Selten sorgte eine Meldung des Bundes für Umwelt und Naturschutz (BUND) für so viele Reaktionen: Jedes dritte Kosmetikprodukt enthält hormonell wirksame Stoffe. Duschgel, Zahnpasta, Gesichtscreme, Sonnenschutz, Deo, Wimperntusche ... mit Produkten, die wir jeden Morgen nach dem Aufstehen benutzen, vergiften wir unseren Körper. Das Ergebnis sind reduzierte Spermienqualität, verfrühte Pubertät oder Brustkrebs, hieß es in der Studie des BUND. Zudem empfohlen die Experten eine App namens "ToxFox", mit der sich Produkte einscannen und auf ihren Hormongehalt überprüfen lassen. Schon einen Tag nach der Meldung war sie bundesweit die am zweithäufigsten nachgefragte Gratis-App von iPhone-Nutzern. In der Kategorie "Gesundheit" sprang sie sogar auf Platz 1, und binnen 24 Stunden wurden rund 600.000 Körperpflegeprodukte eingescannt.

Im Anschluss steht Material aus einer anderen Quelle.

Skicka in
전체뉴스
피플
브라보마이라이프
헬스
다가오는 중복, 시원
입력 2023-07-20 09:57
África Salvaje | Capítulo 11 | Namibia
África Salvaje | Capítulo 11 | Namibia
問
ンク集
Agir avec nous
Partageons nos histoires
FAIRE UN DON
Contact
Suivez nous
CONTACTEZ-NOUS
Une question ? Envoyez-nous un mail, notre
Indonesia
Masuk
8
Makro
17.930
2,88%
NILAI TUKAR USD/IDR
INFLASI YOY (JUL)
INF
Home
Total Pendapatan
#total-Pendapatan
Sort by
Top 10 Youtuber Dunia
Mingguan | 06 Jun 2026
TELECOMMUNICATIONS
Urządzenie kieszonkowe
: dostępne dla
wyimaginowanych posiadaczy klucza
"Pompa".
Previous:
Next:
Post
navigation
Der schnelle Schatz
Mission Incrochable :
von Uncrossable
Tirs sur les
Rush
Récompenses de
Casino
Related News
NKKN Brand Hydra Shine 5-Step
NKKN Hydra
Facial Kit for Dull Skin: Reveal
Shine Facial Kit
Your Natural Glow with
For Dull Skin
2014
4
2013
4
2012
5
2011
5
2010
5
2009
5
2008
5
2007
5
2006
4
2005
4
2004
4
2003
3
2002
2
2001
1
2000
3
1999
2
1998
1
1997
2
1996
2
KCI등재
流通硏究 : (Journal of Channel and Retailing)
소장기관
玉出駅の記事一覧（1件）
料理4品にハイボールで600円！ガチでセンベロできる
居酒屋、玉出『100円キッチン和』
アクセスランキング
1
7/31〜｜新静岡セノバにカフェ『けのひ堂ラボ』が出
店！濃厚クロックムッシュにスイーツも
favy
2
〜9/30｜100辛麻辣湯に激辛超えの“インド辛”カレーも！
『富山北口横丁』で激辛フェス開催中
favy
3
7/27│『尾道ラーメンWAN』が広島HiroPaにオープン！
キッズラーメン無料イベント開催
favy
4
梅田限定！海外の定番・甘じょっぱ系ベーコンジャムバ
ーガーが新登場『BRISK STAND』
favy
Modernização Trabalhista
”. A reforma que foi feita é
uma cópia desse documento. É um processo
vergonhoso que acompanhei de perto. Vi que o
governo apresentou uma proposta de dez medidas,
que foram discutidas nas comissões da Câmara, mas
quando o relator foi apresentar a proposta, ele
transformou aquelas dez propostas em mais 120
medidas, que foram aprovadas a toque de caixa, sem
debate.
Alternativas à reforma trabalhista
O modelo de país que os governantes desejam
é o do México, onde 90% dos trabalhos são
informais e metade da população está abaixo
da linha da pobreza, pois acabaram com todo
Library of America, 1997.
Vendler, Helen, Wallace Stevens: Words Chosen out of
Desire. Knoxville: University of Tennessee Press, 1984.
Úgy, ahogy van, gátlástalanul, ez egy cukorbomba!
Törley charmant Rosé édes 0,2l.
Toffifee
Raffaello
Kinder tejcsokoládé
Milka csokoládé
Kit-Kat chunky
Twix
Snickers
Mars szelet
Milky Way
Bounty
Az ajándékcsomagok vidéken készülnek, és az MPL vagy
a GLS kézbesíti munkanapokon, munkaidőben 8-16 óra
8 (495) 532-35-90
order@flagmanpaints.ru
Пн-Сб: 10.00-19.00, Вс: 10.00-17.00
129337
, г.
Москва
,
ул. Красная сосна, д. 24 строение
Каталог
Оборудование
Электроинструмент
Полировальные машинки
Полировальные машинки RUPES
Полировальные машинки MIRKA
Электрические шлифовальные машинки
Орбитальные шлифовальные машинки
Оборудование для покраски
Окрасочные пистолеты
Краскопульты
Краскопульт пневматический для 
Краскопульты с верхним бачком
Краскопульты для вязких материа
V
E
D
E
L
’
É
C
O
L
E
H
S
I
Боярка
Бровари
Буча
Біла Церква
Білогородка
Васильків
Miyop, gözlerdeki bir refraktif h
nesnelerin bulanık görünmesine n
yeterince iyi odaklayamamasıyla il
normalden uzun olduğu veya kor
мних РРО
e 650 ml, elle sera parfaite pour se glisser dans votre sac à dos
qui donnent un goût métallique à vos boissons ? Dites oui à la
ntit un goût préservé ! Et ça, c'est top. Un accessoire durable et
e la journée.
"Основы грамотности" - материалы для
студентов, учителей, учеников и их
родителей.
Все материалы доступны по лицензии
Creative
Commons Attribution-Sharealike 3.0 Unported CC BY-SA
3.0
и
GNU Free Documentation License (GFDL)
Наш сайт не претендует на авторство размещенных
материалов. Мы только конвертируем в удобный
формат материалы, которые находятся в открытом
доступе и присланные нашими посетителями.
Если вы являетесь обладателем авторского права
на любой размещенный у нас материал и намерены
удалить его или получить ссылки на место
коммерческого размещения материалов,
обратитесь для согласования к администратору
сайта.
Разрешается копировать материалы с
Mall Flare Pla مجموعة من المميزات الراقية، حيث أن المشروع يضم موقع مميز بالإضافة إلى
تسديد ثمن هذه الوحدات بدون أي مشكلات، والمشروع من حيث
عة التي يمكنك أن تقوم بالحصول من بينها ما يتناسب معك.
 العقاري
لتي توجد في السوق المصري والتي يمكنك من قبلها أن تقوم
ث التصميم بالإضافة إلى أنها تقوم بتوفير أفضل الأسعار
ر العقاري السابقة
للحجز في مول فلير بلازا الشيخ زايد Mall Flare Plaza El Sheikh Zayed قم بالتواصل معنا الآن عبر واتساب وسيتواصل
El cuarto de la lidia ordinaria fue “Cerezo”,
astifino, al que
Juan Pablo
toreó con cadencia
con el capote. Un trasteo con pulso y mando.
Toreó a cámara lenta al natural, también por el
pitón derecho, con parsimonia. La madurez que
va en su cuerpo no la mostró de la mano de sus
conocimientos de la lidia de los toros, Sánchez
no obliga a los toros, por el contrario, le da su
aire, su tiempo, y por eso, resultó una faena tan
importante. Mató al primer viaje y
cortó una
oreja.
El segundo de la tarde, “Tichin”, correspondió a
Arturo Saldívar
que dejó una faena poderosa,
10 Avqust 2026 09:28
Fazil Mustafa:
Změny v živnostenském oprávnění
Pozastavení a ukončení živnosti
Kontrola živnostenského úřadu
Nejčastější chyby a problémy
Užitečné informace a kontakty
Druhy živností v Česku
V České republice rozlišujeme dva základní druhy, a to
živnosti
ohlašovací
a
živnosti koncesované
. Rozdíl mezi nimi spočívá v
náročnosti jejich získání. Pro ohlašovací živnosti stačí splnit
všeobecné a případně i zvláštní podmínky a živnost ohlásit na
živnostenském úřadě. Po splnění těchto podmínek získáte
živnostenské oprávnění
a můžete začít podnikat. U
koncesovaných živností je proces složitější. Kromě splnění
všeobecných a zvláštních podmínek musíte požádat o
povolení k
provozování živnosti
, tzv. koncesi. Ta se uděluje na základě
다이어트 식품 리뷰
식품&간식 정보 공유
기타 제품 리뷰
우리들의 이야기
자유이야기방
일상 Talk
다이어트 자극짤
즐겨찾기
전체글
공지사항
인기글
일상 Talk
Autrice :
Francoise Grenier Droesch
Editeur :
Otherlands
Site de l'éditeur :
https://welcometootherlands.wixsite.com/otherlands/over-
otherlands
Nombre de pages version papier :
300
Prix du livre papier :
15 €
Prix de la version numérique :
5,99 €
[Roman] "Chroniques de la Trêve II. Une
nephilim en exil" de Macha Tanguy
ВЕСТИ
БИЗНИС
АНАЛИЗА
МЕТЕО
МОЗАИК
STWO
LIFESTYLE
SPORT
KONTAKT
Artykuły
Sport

"Die überwältigende Nutzung der Kosmetik-App zeigt, wie stark das Bedürfnis von Verbraucherinnen und Verbrauchern nach sicheren Produkten ist", sagt Jurek Vengels, Leiter des BUND ToxFox-Teams. "Die Kosmetik-Hersteller müssen damit rechnen, dass sich die Kunden künftig viel bewusster für oder gegen ein Produkt entscheiden." Besonders häufig wurden die Stoffe in Produkten der Marktführer Beiersdorf (bekannt durch die Marke Nivea) und L’Oreal nachgewiesen. Bei diesen Firmen steckten in nahezu jedem zweiten Kosmetikprodukt hormonell wirksame Chemikalien. Bei L'Oreal steht dies in besonderem Maße im Widerspruch zu den vom Unternehmen selbst gesetzten Maßstäben: Der Konzern hatte laut BUND bereits vor vier Jahren angekündigt, alle Rohstoffe vor der Verwendung auf hormonelle Wirksamkeit testen zu wollen.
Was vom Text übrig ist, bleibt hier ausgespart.